HAMILTON PLACE, LLC. In August 2004, the Partnership acquired, through this LLC, a 50% interest in a 280-unit apartment building in Watertown, Massachusetts for $56,000,000. Each investor invested approximately $8,000,000, and a 3-year mortgage of approximately $43,000,000 was obtained to finance the acquisition and improvements to the property. The loan requires minimum repayment of $7,800,000 as follows: $2,400,000, $2,400,000 and $3,000,000 at the end of years two, three and four. The Partnership anticipates selling up to one half of the units as condominiums to fund these curtailment payments. (See Note 14 to the Consolidated Financial Statements.) The maturity date can be extended for an additional two years.
HAMILTON MINUTEMAN, LLC. In August 2004, the Partnership acquired, through this LLC, a 50% interest in a 42-unit apartment building in Lexington, Massachusetts for $10,000,000. Each investor invested approximately $5,075,000 to initially fund the purchase price of the property. In October 2004, the Partnership obtained a 3-year mortgage on the property in the amount of $8,025,000 and returned $3,775,000 to the Partnership. The loan requires minimum principal payments of $1,000,000 payable $340,000 within 12 months and an additional $320,000 in year two and the remaining $320,000 within 30 months of the closing date (collectively, the "curtailment payments").
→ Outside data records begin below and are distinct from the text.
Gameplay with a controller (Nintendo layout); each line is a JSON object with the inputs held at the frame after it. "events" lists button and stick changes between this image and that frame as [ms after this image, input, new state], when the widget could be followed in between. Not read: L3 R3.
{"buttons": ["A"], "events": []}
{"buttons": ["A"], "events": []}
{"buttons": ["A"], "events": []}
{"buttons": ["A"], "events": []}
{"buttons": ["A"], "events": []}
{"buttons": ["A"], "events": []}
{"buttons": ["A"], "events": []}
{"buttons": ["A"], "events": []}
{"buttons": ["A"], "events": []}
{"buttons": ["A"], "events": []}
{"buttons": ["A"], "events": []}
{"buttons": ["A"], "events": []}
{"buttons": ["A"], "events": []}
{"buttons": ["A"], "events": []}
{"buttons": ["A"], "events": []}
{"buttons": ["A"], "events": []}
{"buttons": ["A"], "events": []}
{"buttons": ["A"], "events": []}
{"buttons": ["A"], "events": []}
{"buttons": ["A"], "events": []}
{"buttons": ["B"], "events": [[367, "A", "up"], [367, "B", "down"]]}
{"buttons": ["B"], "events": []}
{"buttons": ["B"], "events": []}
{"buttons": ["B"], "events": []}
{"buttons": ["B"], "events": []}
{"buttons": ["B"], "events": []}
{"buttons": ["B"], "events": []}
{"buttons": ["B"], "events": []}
The Partnership may sell some units if necessary to make the curtailment payments. The maturity date can be extended for an additional one year. (See Note 14 to the Consolidated Financial Statements.)
See "Item 13. Certain Relationships and Related Transactions" concerning current and former ownership interests held by related parties in certain of the above properties.
ITEM 3. LEGAL PROCEEDINGS
The Partnership, the Subsidiary Partnerships and their properties are not presently subject to any material litigation, and, to management's knowledge, there is not any material litigation presently threatened against them. The Partnership and Subsidiary Partnerships are occasionally subject to ordinary routine legal and administrative proceedings incident to the ownership of residential and commercial real estate. Some of the legal and other expenses related to these proceedings are covered by insurance and none of these costs and expenses are expected to have a material adverse effect on the Consolidated Financial Statements of the Partnership.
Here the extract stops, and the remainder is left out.